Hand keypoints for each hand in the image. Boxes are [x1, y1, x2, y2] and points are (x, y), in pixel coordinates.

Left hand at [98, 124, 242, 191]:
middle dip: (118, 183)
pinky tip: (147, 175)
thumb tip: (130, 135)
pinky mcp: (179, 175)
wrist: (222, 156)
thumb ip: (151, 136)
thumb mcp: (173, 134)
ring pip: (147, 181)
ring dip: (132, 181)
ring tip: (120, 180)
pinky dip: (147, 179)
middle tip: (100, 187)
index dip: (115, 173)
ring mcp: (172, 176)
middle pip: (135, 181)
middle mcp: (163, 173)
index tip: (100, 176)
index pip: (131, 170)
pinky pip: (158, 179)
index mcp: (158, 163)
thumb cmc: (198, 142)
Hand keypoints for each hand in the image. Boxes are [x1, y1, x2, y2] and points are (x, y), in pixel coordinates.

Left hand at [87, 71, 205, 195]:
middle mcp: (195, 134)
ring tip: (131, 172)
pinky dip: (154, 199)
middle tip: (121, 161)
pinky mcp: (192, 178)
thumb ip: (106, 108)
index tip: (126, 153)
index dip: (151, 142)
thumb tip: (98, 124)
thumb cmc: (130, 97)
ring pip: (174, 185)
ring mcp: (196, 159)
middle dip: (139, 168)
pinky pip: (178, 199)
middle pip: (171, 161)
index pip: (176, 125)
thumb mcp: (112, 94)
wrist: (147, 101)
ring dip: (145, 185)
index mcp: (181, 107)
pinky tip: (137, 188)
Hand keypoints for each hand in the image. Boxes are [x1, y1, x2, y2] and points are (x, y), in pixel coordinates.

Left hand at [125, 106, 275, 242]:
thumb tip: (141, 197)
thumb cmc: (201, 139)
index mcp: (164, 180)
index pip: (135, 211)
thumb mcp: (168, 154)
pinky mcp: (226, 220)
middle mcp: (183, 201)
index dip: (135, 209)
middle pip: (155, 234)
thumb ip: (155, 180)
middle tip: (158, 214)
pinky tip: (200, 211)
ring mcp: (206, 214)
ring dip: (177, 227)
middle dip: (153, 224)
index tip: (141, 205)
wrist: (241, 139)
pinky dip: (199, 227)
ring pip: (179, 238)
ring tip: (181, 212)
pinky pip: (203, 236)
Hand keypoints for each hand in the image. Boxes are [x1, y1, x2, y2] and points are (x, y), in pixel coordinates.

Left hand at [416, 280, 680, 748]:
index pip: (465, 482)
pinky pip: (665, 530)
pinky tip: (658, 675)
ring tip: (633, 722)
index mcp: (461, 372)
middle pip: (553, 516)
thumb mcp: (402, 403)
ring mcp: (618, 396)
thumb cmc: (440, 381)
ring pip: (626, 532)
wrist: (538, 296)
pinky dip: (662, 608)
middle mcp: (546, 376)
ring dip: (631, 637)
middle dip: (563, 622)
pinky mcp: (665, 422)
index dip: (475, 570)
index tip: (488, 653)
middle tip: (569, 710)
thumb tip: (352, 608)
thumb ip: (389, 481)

Directions for this task. Without changing anything, repeat the whole listing.

Result.
Hand keypoints for each hand in the image. Boxes are [x1, y1, x2, y2] and points are (x, y), in pixel coordinates.

Left hand at [98, 124, 242, 191]:
middle dip: (118, 183)
pinky tip: (147, 175)
thumb tip: (130, 135)
pinky mcp: (179, 175)
wrist: (222, 156)
thumb ip: (151, 136)
thumb mcp: (173, 134)
ring pip: (147, 181)
ring dip: (132, 181)
ring tip: (120, 180)
pinky dip: (147, 179)
middle tip: (100, 187)
index dip: (115, 173)
ring mcp: (172, 176)
middle pip: (135, 181)
middle mcp: (163, 173)
index tip: (100, 176)
index pip: (131, 170)
pinky pip: (158, 179)
index mcp: (158, 163)
thumb cmc: (198, 142)
Hand keypoints for each hand in the image. Boxes are [x1, y1, x2, y2] and points are (x, y), in pixel coordinates.

Left hand at [87, 71, 205, 195]:
middle mcp: (195, 134)
ring tip: (131, 172)
pinky dip: (154, 199)
middle tip: (121, 161)
pinky mcp: (192, 178)
thumb ip: (106, 108)
index tip: (126, 153)
index dip: (151, 142)
thumb tip: (98, 124)
thumb cmc: (130, 97)
ring pip: (174, 185)
ring mcp: (196, 159)
middle dip: (139, 168)
pinky pip: (178, 199)
middle pip: (171, 161)
index pip: (176, 125)
thumb mcp: (112, 94)
wrist: (147, 101)
ring dip: (145, 185)
index mcp: (181, 107)
pinky tip: (137, 188)
Hand keypoints for each hand in the image. Boxes are [x1, y1, x2, y2] and points are (x, y), in pixel coordinates.

Left hand at [125, 106, 275, 242]:
thumb tip: (141, 197)
thumb cmc: (201, 139)
index mcp: (164, 180)
index pip: (135, 211)
thumb mcp: (168, 154)
pinky mcp: (226, 220)
middle mcp: (183, 201)
index dip: (135, 209)
middle pip: (155, 234)
thumb ip: (155, 180)
middle tip: (158, 214)
pinky tip: (200, 211)
ring mcp: (206, 214)
ring dip: (177, 227)
middle dip: (153, 224)
index tip: (141, 205)
wrist: (241, 139)
pinky dip: (199, 227)
ring pip: (179, 238)
ring tip: (181, 212)
pinky pip: (203, 236)
Hand keypoints for each hand in the image. Boxes are [x1, y1, x2, y2] and points are (x, y), in pixel coordinates.

Left hand at [416, 280, 680, 748]:
index pip: (465, 482)
pinky pip: (665, 530)
pinky tip: (658, 675)
ring tip: (633, 722)
index mcp: (461, 372)
middle pip: (553, 516)
thumb mcp: (402, 403)
ring mcp: (618, 396)
thumb cmc: (440, 381)
ring pip: (626, 532)
wrist: (538, 296)
pinky dip: (662, 608)
middle mcp: (546, 376)
ring dip: (631, 637)
middle dip: (563, 622)
pinky mcp: (665, 422)
index dip: (475, 570)
index tip: (488, 653)
middle tip: (569, 710)
thumb tip: (352, 608)
thumb ip: (389, 481)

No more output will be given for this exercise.